28/05/03 (B199) SURVIE / TCHAD – Lettre ouverte de F-X Vershave à M. Pietro Veglio, Executive Director, Banque Mondiale.

M.Pietro
Veglio
Executive Director World Bank

Monsieur,

Nous avons été
informés que des actes graves commis dans le Sud du Tchad – notamment
dans le Logone Oriental – menacent la paix civile dans cette région.
Leur contexte est étroitement lié aux activités illégales
des autorités locales, tolérées par le régime
au pouvoir à N’Djaména dont elles sont proches.

Selon nos informations,
les autorités locales (Sous-préfets, Préfets..) procèdent
à (ou protègent) des expropriations abusives destinées
au profit personnel de leurs auteurs.

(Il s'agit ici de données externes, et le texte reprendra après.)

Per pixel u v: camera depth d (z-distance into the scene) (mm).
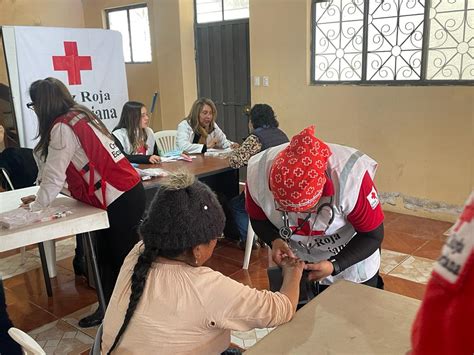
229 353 1453
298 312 1167
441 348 494
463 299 476
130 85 6523
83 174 2090
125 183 2164
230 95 5469
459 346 480
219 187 3750
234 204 3283
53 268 3047
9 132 4105
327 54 4355
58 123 1993
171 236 1040
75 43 4211
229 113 5547
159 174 2896
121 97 4641
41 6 6363
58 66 4113
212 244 1109
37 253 3475
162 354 1060
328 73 4395
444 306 491
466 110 3578
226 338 1160
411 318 1124
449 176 3773
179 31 5562
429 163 3861
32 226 1878
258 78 4902
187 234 1043
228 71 5414
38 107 2018
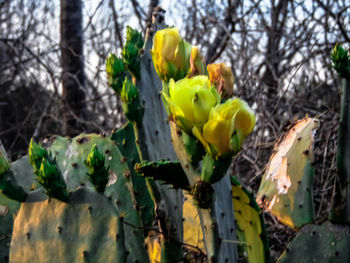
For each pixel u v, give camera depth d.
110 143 1.38
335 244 1.18
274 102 3.21
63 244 1.12
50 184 1.12
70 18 4.43
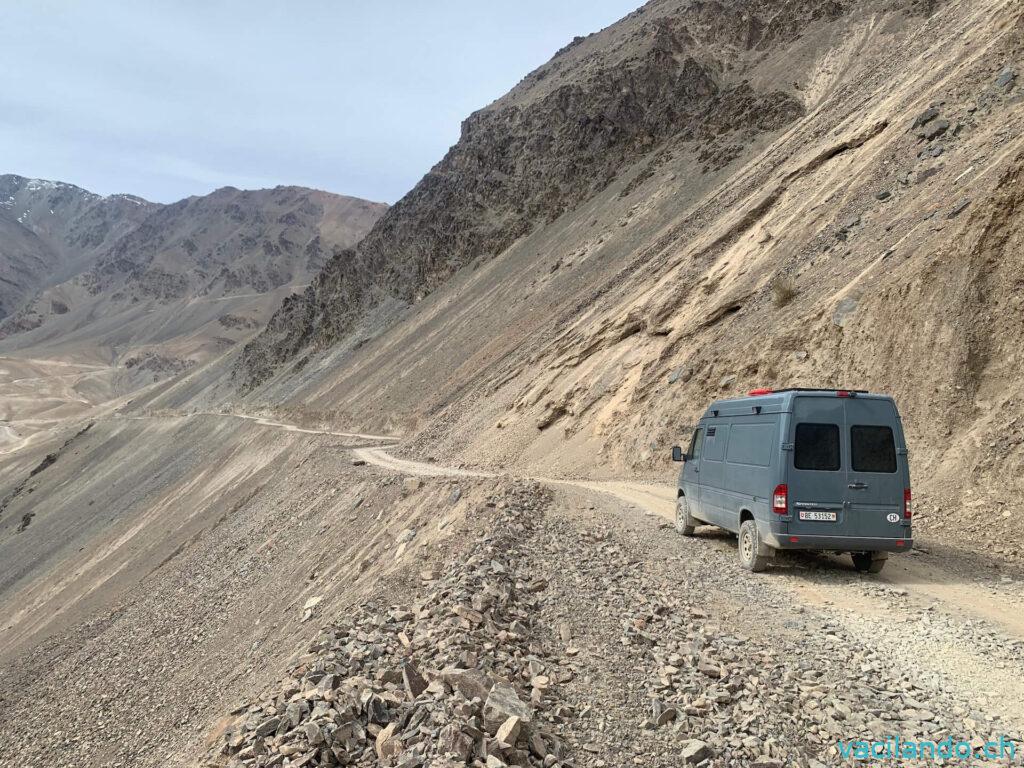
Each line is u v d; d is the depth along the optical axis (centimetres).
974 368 1364
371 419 7244
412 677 645
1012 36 2158
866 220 2112
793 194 2888
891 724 567
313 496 3338
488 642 728
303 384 11188
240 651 2047
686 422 2188
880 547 930
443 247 11019
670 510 1445
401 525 2042
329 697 643
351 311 12512
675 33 10044
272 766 560
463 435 4009
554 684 659
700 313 2631
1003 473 1203
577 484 1964
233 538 3647
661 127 8838
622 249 6362
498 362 5631
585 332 3834
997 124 1859
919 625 767
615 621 807
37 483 12156
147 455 10656
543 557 1063
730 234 3122
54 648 3441
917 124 2272
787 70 7750
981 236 1420
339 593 1891
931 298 1489
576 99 10406
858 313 1694
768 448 966
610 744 562
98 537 6744
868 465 939
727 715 587
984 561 1016
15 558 7931
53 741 2241
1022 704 586
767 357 1944
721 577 968
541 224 9506
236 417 10388
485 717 557
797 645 729
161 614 3066
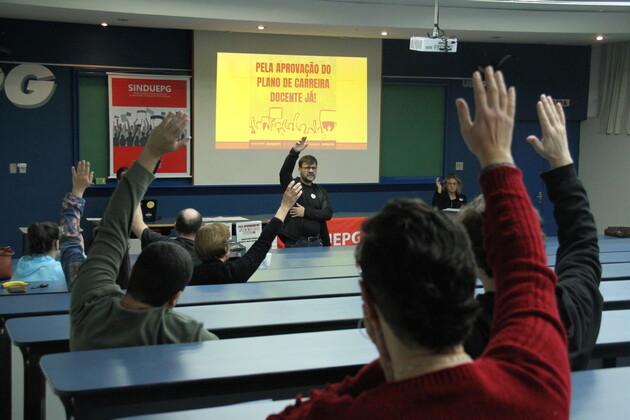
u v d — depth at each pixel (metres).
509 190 0.82
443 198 8.20
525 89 9.68
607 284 3.07
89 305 1.85
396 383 0.70
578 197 1.30
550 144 1.27
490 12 8.21
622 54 9.39
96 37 8.09
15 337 2.12
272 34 8.59
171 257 1.89
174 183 8.48
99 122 8.24
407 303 0.69
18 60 7.87
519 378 0.70
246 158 8.66
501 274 0.81
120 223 1.82
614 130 9.57
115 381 1.57
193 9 7.37
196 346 1.83
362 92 8.95
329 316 2.43
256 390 1.70
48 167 8.12
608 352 1.98
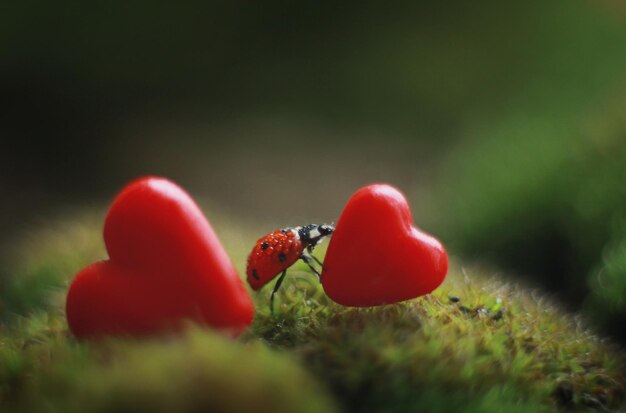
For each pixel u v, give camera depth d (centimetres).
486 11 49
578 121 26
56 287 18
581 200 22
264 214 33
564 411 14
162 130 41
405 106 43
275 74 47
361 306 15
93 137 40
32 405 13
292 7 51
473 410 14
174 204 14
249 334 15
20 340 15
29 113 41
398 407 14
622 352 15
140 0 49
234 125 42
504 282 17
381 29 50
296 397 13
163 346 13
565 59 40
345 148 39
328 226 15
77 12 47
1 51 45
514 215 23
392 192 14
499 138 28
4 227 31
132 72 46
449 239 25
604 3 45
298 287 15
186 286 14
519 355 14
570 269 22
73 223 20
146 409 13
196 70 47
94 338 14
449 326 14
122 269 14
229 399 13
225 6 50
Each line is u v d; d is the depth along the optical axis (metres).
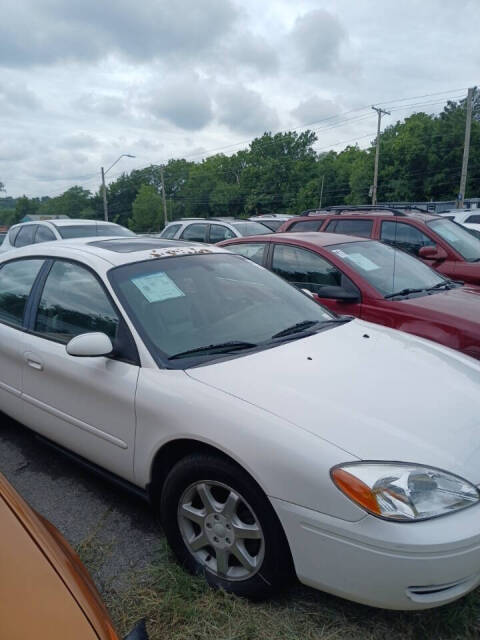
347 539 2.07
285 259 5.86
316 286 5.48
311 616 2.36
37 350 3.38
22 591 1.50
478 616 2.35
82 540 2.94
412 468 2.10
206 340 2.99
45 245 3.93
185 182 106.69
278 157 88.88
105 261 3.31
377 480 2.06
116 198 106.25
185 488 2.56
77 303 3.29
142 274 3.26
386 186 65.94
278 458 2.20
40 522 1.83
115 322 3.00
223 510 2.43
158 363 2.77
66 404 3.20
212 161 101.19
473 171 60.28
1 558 1.58
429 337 4.56
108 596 2.52
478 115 64.12
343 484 2.07
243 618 2.34
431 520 2.02
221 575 2.51
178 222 13.14
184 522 2.62
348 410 2.37
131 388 2.76
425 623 2.30
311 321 3.49
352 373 2.72
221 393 2.50
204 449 2.51
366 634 2.26
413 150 62.44
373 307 4.95
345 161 85.19
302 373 2.67
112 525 3.08
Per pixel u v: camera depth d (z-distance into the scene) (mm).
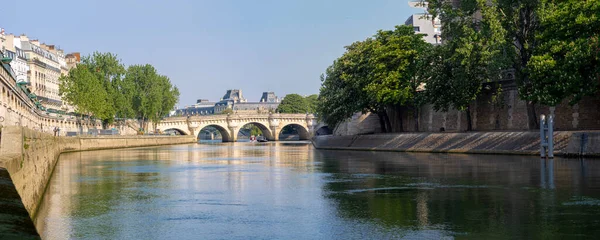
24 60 149000
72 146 106188
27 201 25312
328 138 116625
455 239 22609
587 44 56312
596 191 33656
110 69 155875
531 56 61125
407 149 85312
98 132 137000
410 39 89438
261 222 26922
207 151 110250
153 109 172875
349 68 96438
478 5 65938
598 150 55094
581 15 56906
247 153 97312
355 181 42656
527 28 65438
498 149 67750
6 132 24062
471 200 31734
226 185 41812
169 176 49625
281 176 48125
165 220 27797
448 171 47938
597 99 64438
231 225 26359
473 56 66500
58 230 25672
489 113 83062
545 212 27516
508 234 23188
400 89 87562
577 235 22797
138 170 56938
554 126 70375
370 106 101062
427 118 101000
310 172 51406
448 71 75688
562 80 58031
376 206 30547
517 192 34125
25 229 10727
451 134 79125
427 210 28906
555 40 59188
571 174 42062
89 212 30203
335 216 27969
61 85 132500
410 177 44281
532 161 54344
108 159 78750
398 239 22797
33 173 29609
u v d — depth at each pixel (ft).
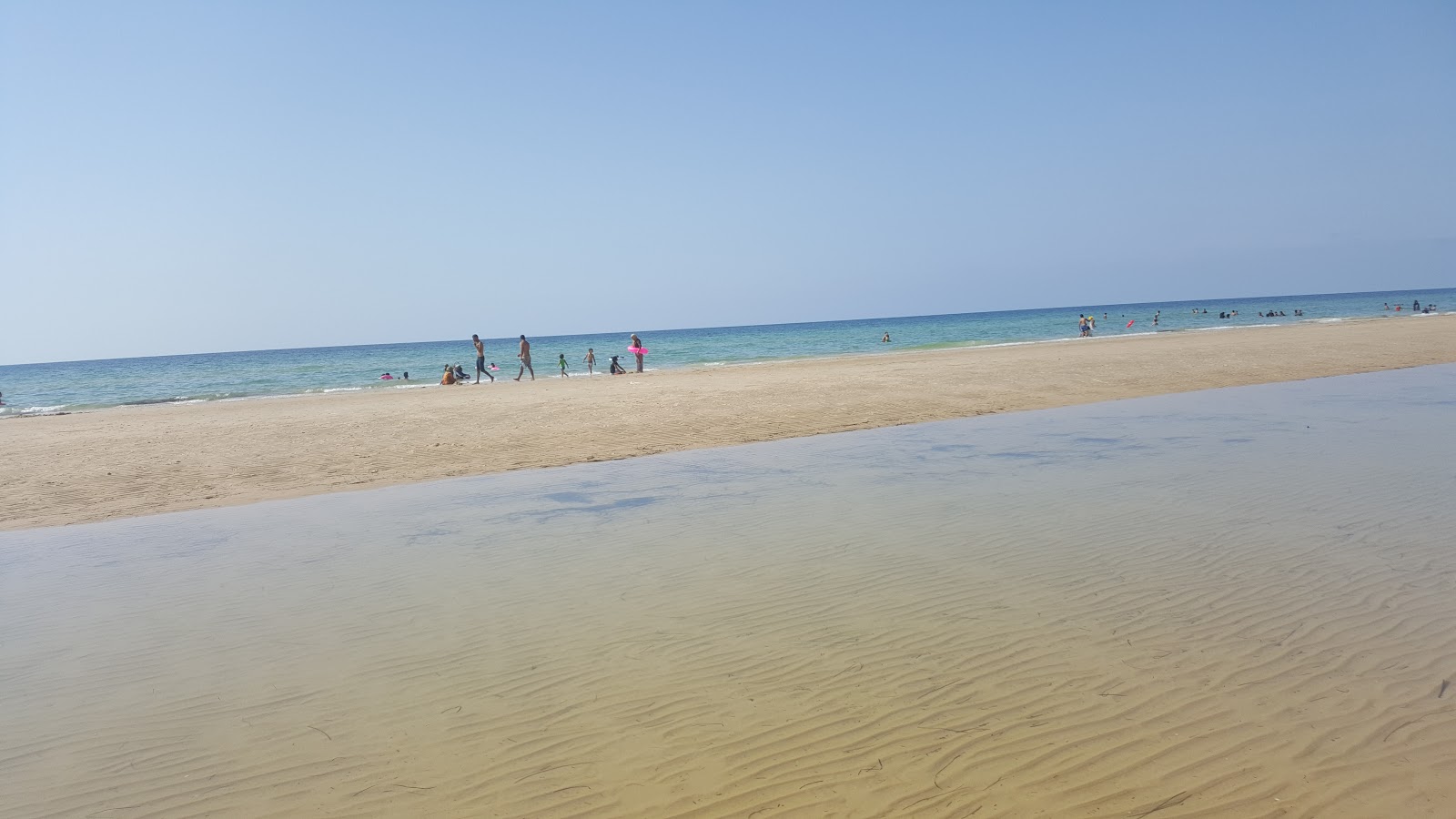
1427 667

Il s’agit de véritables dépossessions
illégales de terres ou de terrains dont ces personnes s’attribuent
la propriété afin de les revendre.

Certains spoliés
ayant élevé des protestations ont été victimes
d’arrestations arbitraires et seraient toujours détenus. Il s’agit
notamment de Timothée Mbaïlasem, Peurtoloum Ngarsadjm, et de Grégoire
Ngar-Adnan. Nous apprenons sans étonnement que ces derniers sont des
militants d’une formation politique de l’opposition légalement constituée.

Le député
fédéraliste Ngarlejy Yorongar, élu de Moundou, a saisi
M. Yoma-Golong Roupangtang, le Ministre tchadien de l’intérieur, de
la question de ces procédures abusives. Ce dernier aurait averti le
Préfet de Nya-Pendé, en présence du Gouverneur du Logone
Oriental, de sa décision : suspendre les expropriations en cours et,
plus généralement, mettre fin à de telles pratiques.
Cette intervention, qu’elle ait été ou non destinée à
produire effet, n’en a eu aucun.

La situation décrite
ci-dessus – comme bien d’autres abus – est liée à "l’or
noir" qui aiguise l’appétit des détenteurs d’un pouvoir
manifestement insensible à l’intérêt collectif. Elle découle
de l’ambition de quelques uns d’en accaparer les bénéfices au
détriment des besoins élémentaires des populations tchadiennes.

Le Groupe International
Consultatif (GIC) de la Banque Mondiale l’a lui même révélé
dès 2001, à travers ses principales préoccupations quant
à l’évolution de la situation au Tchad : " la progression
à "deux vitesses" entre le consortium d’une part et les administrations
publiques et la société civile de l’autre, et le décalage
entre leurs capacités ; le risque de créer une enclave industrielle
détachée des réalités politiques et sociales ;
l’importance de sécuriser les populations quant aux impacts du projet
et dans leurs relations avec les administrations publiques… ". Autrement
dit, le pétrole ne coule pas pour le bien-être des Tchadiens,
pour le renforcement de leurs capacités (volet scandaleusement négligé
du projet), notamment en termes de maîtrise de la construction d’un
Etat de droit dans une société solidaire. Il coule pour des
intérêts de sociétés occidentales liées
au projet et pour des prédateurs tchadiens sur lesquels on ferme les
yeux.

Cette situation – qu’avec
bien d’autres nous craignions dès l’annonce par la Banque Mondiale
de la construction de l’oléoduc Tchad-Cameroun – perdure depuis l’amorce
du projet. Rien n’est venu corriger sa progression. Les conditions de vie
des Tchadiens empirent d’année en année. Le désastre
dont ils sont victimes requiert une volonté ferme et courageuse de
prendre fait et cause en leur faveur, la fin du silence sur les pratiques
de ceux qui les oppriment.

Nous comptons sur vous
pour vous saisir de ce dossier et pour prendre toute mesure susceptible de
mettre la réalité tchadienne en pleine lumière, en vue
d’obtenir la réforme drastique qu’elle exige.

Dans cette attente, je
vous prie de recevoir, Monsieur, l’expression de ma haute considération.

Le
Président,
François-Xavier Verschave

cc : Monsieur Yoma-Golong
Roupangtang, Ministre de l’intérieur du Tchad ; Monsieur Abderahman
Moussa, Ministre de la sécurité publique du Tchad.